Rosette-forming glioneuronal tumours (RGNTs) are a rare form of glioneuronal tumour typically arising in the midline, involving the 4th ventricle, with an average diameter of 3-3.5cm. They comprise two histological components: one containing uniform populations of neurocytes forming rosettes/perivascular pseudorosettes and one resembling pilocytic astrocytoma. Symptoms include headache, obstructive hydrocephalus and location-dependent focal neurology. Fewer than 100 RGNT’s have been previously reported, and the full range of their clinical manifestations has yet to be established. Rarely they are discovered incidentally, with eight cases of incidental RGNT identified on imaging reported in the literature. Incidental discovery of an RGNT post-mortem has not been previously reported. 

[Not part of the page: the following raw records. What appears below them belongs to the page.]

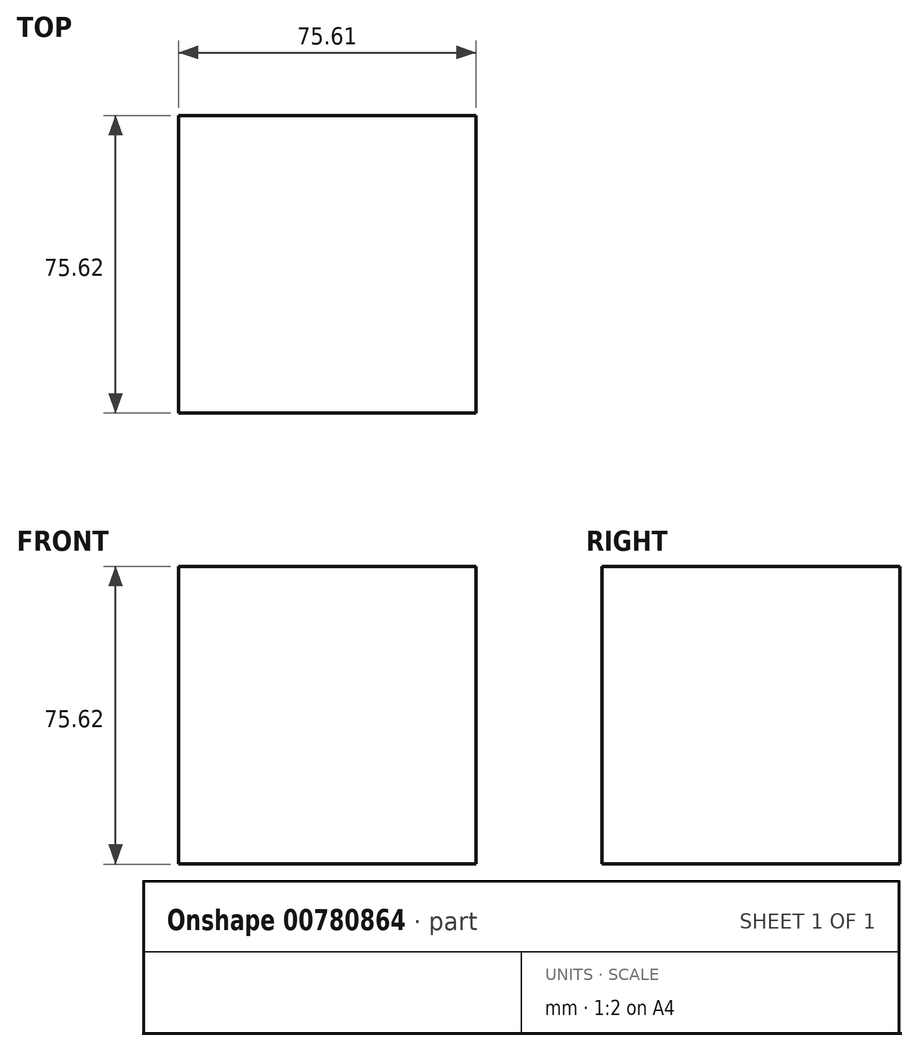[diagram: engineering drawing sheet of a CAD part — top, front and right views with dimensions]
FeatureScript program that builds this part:
annotation { "Feature Type Name" : "Feature", "Feature Type Description" : "" }
export const myFeature = defineFeature(function(context is Context, id is Id, definition is map)
    precondition{}
    {
        {
            var Q0;
            Q0=qCreatedBy(makeId("Front.planeOp"),FACE);
            var sketch = newSketch(context, id + "F0", { "sketchPlane" : qUnion([Q0])});
            skLineSegment(sketch, "E0.bottom", {"start": v(-36.71, 37.8) * mm, "end": v(38.9, 37.8) * mm});
            skLineSegment(sketch, "E0.top", {"start": v(-36.71, -37.8) * mm, "end": v(38.9, -37.8) * mm});
            skLineSegment(sketch, "E0.left", {"start": v(-36.71, 37.8) * mm, "end": v(-36.71, -37.8) * mm});
            skLineSegment(sketch, "E0.right", {"start": v(38.9, 37.8) * mm, "end": v(38.9, -37.8) * mm});
            skPoint(sketch, "E0.middle", {"position": v(1.1, 0) * mm});
            skSolve(sketch);
        }
        {
            var Q0;
            Q0 = qSketchRegion(id + "F0", true);
            extrude(context, id + "F1", {"entities" : qUnion([Q0]), "depth" : 75.62 * mm, "offsetDistance" : 25.4 * mm});
        }
    });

We present the case of a 27 year old gentleman, without significant medical comorbidities who presented with severe headache, vomiting and left sided weakness. His blood pressure was 310/190 mmHg and shortly after admission he suffered a cardiac arrest and died. Neuropathological examination demonstrated a large right hemispheric acute hematoma in the basal ganglia with intraventricular extension. A 4cm x 4cm partly cystic mass was incidentally identified posteriorly and to the right of the optic chiasm, infiltrating the basal forebrain, optic chiasm and pituitary gland. Histologically, the mass was consistent with an RGNT, WHO Grade I.

This represents the first reported case of an incidental RGNT identified post-mortem. It highlights that RGNTs can remain asymptomatic even when large and present in an eloquent area of the brain, including the optochiasmatic region. Two prior reports of RGNTs in this region presented with visual field deficits. Conversely our patient reported no symptoms prior to his demise from a hypertensive intraparenchymal hemorrhage, despite his RGNT’s larger than average size. Hypothalamic involvement and recurrent nocturnal pyrexia have previously been reported with an optochiasmatic RGNT, raising the possibility of hypothalamic homeostatic failure resulting in hypertensive crisis in our case.